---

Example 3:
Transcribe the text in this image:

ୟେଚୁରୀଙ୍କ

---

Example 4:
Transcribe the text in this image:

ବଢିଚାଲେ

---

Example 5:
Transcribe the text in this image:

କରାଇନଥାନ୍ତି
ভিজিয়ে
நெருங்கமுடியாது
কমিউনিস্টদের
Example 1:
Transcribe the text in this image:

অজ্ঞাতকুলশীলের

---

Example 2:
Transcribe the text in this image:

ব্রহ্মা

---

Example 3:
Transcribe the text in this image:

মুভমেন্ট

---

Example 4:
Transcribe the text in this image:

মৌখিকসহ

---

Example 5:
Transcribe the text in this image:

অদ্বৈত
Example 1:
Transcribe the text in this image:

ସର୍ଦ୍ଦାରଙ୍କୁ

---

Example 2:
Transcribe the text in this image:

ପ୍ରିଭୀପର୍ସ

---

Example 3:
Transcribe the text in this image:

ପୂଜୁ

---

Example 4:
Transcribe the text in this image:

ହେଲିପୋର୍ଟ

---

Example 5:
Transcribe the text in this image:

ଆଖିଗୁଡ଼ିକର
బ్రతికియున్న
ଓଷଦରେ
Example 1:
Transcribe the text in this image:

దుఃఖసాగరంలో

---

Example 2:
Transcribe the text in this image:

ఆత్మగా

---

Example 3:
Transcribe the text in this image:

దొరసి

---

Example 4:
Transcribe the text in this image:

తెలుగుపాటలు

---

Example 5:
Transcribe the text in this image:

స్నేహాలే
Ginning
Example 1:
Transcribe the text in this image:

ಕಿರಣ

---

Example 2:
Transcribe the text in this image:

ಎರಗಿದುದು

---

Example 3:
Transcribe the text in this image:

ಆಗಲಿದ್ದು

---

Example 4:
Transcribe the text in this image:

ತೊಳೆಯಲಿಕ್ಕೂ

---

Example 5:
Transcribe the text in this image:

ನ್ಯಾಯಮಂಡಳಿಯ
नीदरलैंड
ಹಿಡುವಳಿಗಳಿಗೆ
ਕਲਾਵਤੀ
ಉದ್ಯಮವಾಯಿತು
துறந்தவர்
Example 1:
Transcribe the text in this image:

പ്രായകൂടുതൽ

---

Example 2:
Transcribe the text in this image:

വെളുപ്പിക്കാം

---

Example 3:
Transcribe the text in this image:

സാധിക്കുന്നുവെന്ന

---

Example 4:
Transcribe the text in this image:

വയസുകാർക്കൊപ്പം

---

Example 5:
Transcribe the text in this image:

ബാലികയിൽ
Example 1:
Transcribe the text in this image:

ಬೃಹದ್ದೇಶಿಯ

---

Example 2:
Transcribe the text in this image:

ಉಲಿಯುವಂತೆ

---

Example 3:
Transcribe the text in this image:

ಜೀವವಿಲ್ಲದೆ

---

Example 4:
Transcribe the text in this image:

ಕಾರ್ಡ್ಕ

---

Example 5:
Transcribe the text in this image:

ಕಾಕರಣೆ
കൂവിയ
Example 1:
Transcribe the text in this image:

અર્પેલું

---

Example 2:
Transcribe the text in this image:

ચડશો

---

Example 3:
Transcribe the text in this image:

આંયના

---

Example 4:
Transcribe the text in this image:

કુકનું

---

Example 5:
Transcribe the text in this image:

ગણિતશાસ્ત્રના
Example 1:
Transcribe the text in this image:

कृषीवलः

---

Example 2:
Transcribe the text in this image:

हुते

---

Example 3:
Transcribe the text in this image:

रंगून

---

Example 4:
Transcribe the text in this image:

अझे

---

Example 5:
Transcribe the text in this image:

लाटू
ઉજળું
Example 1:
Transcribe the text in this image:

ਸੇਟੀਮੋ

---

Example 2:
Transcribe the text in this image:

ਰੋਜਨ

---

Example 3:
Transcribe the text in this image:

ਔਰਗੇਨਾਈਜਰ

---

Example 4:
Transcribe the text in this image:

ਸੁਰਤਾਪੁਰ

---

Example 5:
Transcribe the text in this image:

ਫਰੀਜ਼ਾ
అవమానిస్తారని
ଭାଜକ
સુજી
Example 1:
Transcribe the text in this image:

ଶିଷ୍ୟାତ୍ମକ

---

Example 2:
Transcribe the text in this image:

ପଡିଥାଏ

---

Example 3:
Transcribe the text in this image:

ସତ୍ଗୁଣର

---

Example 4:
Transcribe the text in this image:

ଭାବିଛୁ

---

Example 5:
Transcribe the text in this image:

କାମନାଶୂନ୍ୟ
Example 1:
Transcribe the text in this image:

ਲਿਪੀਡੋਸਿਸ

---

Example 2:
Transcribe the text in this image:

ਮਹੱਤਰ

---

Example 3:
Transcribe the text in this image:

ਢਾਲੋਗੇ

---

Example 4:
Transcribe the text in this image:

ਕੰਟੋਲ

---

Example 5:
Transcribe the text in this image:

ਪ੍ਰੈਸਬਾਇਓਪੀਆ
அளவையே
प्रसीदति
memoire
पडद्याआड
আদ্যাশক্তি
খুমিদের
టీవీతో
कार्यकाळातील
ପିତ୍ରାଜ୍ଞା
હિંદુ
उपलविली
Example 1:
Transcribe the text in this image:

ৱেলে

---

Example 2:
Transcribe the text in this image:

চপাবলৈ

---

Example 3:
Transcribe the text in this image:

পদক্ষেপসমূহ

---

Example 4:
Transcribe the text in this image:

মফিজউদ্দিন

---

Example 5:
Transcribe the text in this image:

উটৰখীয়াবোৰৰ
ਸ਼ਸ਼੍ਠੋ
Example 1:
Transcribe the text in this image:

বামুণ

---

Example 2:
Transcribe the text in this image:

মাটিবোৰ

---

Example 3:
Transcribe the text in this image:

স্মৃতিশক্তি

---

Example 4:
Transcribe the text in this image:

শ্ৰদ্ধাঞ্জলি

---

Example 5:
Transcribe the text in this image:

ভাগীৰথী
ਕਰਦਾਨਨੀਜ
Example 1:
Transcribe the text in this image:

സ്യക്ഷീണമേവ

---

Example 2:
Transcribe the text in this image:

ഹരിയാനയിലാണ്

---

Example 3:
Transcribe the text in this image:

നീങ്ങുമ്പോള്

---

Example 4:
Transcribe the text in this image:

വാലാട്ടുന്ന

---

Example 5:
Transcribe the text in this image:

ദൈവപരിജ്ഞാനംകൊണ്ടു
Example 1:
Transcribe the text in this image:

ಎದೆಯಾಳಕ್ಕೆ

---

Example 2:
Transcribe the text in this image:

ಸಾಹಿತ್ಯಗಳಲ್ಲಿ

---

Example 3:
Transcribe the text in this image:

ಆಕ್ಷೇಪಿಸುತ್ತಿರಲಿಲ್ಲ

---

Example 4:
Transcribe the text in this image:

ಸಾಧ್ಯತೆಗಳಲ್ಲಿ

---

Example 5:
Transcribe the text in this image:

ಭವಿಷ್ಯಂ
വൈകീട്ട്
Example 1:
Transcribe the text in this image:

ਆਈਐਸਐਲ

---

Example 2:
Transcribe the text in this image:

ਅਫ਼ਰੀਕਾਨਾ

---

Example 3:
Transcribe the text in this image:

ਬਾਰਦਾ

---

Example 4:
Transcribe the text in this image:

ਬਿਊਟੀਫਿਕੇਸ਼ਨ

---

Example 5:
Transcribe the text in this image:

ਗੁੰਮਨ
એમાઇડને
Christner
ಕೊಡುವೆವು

*WHAT NEEDS TO BE DONE*.
The response should consist of all the entries, set down exactly.

*ANSWER FOR THE TASK*.
---

Example 3:
Transcribe the text in this image:

ୟେଚୁରୀଙ୍କ

---

Example 4:
Transcribe the text in this image:

ବଢିଚାଲେ

---

Example 5:
Transcribe the text in this image:

କରାଇନଥାନ୍ତି
ভিজিয়ে
நெருங்கமுடியாது
কমিউনিস্টদের
Example 1:
Transcribe the text in this image:

অজ্ঞাতকুলশীলের

---

Example 2:
Transcribe the text in this image:

ব্রহ্মা

---

Example 3:
Transcribe the text in this image:

মুভমেন্ট

---

Example 4:
Transcribe the text in this image:

মৌখিকসহ

---

Example 5:
Transcribe the text in this image:

অদ্বৈত
Example 1:
Transcribe the text in this image:

ସର୍ଦ୍ଦାରଙ୍କୁ

---

Example 2:
Transcribe the text in this image:

ପ୍ରିଭୀପର୍ସ

---

Example 3:
Transcribe the text in this image:

ପୂଜୁ

---

Example 4:
Transcribe the text in this image:

ହେଲିପୋର୍ଟ

---

Example 5:
Transcribe the text in this image:

ଆଖିଗୁଡ଼ିକର
బ్రతికియున్న
ଓଷଦରେ
Example 1:
Transcribe the text in this image:

దుఃఖసాగరంలో

---

Example 2:
Transcribe the text in this image:

ఆత్మగా

---

Example 3:
Transcribe the text in this image:

దొరసి

---

Example 4:
Transcribe the text in this image:

తెలుగుపాటలు

---

Example 5:
Transcribe the text in this image:

స్నేహాలే
Ginning
Example 1:
Transcribe the text in this image:

ಕಿರಣ

---

Example 2:
Transcribe the text in this image:

ಎರಗಿದುದು

---

Example 3:
Transcribe the text in this image:

ಆಗಲಿದ್ದು

---

Example 4:
Transcribe the text in this image:

ತೊಳೆಯಲಿಕ್ಕೂ

---

Example 5:
Transcribe the text in this image:

ನ್ಯಾಯಮಂಡಳಿಯ
नीदरलैंड
ಹಿಡುವಳಿಗಳಿಗೆ
ਕਲਾਵਤੀ
ಉದ್ಯಮವಾಯಿತು
துறந்தவர்
Example 1:
Transcribe the text in this image:

പ്രായകൂടുതൽ

---

Example 2:
Transcribe the text in this image:

വെളുപ്പിക്കാം

---

Example 3:
Transcribe the text in this image:

സാധിക്കുന്നുവെന്ന

---

Example 4:
Transcribe the text in this image:

വയസുകാർക്കൊപ്പം

---

Example 5:
Transcribe the text in this image:

ബാലികയിൽ
Example 1:
Transcribe the text in this image:

ಬೃಹದ್ದೇಶಿಯ

---

Example 2:
Transcribe the text in this image:

ಉಲಿಯುವಂತೆ

---

Example 3:
Transcribe the text in this image:

ಜೀವವಿಲ್ಲದೆ

---

Example 4:
Transcribe the text in this image:

ಕಾರ್ಡ್ಕ

---

Example 5:
Transcribe the text in this image:

ಕಾಕರಣೆ
കൂവിയ
Example 1:
Transcribe the text in this image:

અર્પેલું

---

Example 2:
Transcribe the text in this image:

ચડશો

---

Example 3:
Transcribe the text in this image:

આંયના

---

Example 4:
Transcribe the text in this image:

કુકનું

---

Example 5:
Transcribe the text in this image:

ગણિતશાસ્ત્રના
Example 1:
Transcribe the text in this image:

कृषीवलः

---

Example 2:
Transcribe the text in this image:

हुते

---

Example 3:
Transcribe the text in this image:

रंगून

---

Example 4:
Transcribe the text in this image:

अझे

---

Example 5:
Transcribe the text in this image:

लाटू
ઉજળું
Example 1:
Transcribe the text in this image:

ਸੇਟੀਮੋ

---

Example 2:
Transcribe the text in this image:

ਰੋਜਨ

---

Example 3:
Transcribe the text in this image:

ਔਰਗੇਨਾਈਜਰ

---

Example 4:
Transcribe the text in this image:

ਸੁਰਤਾਪੁਰ

---

Example 5:
Transcribe the text in this image:

ਫਰੀਜ਼ਾ
అవమానిస్తారని
ଭାଜକ
સુજી
Example 1:
Transcribe the text in this image:

ଶିଷ୍ୟାତ୍ମକ

---

Example 2:
Transcribe the text in this image:

ପଡିଥାଏ

---

Example 3:
Transcribe the text in this image:

ସତ୍ଗୁଣର

---

Example 4:
Transcribe the text in this image:

ଭାବିଛୁ

---

Example 5:
Transcribe the text in this image:

କାମନାଶୂନ୍ୟ
Example 1:
Transcribe the text in this image:

ਲਿਪੀਡੋਸਿਸ

---

Example 2:
Transcribe the text in this image:

ਮਹੱਤਰ

---

Example 3:
Transcribe the text in this image:

ਢਾਲੋਗੇ

---

Example 4:
Transcribe the text in this image:

ਕੰਟੋਲ

---

Example 5:
Transcribe the text in this image:

ਪ੍ਰੈਸਬਾਇਓਪੀਆ
அளவையே
प्रसीदति
memoire
पडद्याआड
আদ্যাশক্তি
খুমিদের
టీవీతో
कार्यकाळातील
ପିତ୍ରାଜ୍ଞା
હિંદુ
उपलविली
Example 1:
Transcribe the text in this image:

ৱেলে

---

Example 2:
Transcribe the text in this image:

চপাবলৈ

---

Example 3:
Transcribe the text in this image:

পদক্ষেপসমূহ

---

Example 4:
Transcribe the text in this image:

মফিজউদ্দিন

---

Example 5:
Transcribe the text in this image:

উটৰখীয়াবোৰৰ
ਸ਼ਸ਼੍ਠੋ
Example 1:
Transcribe the text in this image:

বামুণ

---

Example 2:
Transcribe the text in this image:

মাটিবোৰ

---

Example 3:
Transcribe the text in this image:

স্মৃতিশক্তি

---

Example 4:
Transcribe the text in this image:

শ্ৰদ্ধাঞ্জলি

---

Example 5:
Transcribe the text in this image:

ভাগীৰথী
ਕਰਦਾਨਨੀਜ
Example 1:
Transcribe the text in this image:

സ്യക്ഷീണമേവ

---

Example 2:
Transcribe the text in this image:

ഹരിയാനയിലാണ്

---

Example 3:
Transcribe the text in this image:

നീങ്ങുമ്പോള്

---

Example 4:
Transcribe the text in this image:

വാലാട്ടുന്ന

---

Example 5:
Transcribe the text in this image:

ദൈവപരിജ്ഞാനംകൊണ്ടു
Example 1:
Transcribe the text in this image:

ಎದೆಯಾಳಕ್ಕೆ

---

Example 2:
Transcribe the text in this image:

ಸಾಹಿತ್ಯಗಳಲ್ಲಿ

---

Example 3:
Transcribe the text in this image:

ಆಕ್ಷೇಪಿಸುತ್ತಿರಲಿಲ್ಲ

---

Example 4:
Transcribe the text in this image:

ಸಾಧ್ಯತೆಗಳಲ್ಲಿ

---

Example 5:
Transcribe the text in this image:

ಭವಿಷ್ಯಂ
വൈകീട്ട്
Example 1:
Transcribe the text in this image:

ਆਈਐਸਐਲ

---

Example 2:
Transcribe the text in this image:

ਅਫ਼ਰੀਕਾਨਾ

---

Example 3:
Transcribe the text in this image:

ਬਾਰਦਾ

---

Example 4:
Transcribe the text in this image:

ਬਿਊਟੀਫਿਕੇਸ਼ਨ

---

Example 5:
Transcribe the text in this image:

ਗੁੰਮਨ
એમાઇડને
Christner
ಕೊಡುವೆವು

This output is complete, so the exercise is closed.